[Required work] Across the following data, how many lines include the string "خدمات"? Reply with the number and nothing more.

[Records]
*** Begin section ***

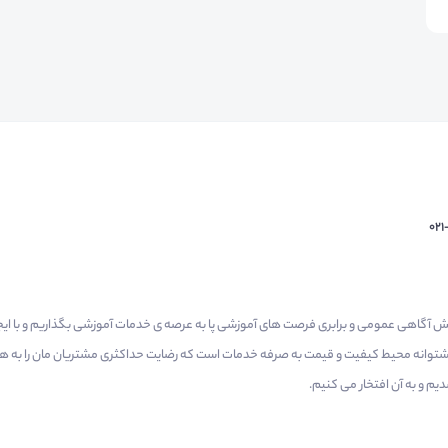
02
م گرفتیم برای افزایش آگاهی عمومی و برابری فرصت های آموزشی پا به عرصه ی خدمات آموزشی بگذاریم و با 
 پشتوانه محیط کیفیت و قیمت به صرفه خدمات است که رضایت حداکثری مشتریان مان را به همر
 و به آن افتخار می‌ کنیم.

*** End section ***
*** Begin section ***

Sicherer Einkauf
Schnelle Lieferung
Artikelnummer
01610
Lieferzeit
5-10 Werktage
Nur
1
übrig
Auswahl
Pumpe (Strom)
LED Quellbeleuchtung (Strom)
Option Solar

*** End section ***

[Response to the task] 2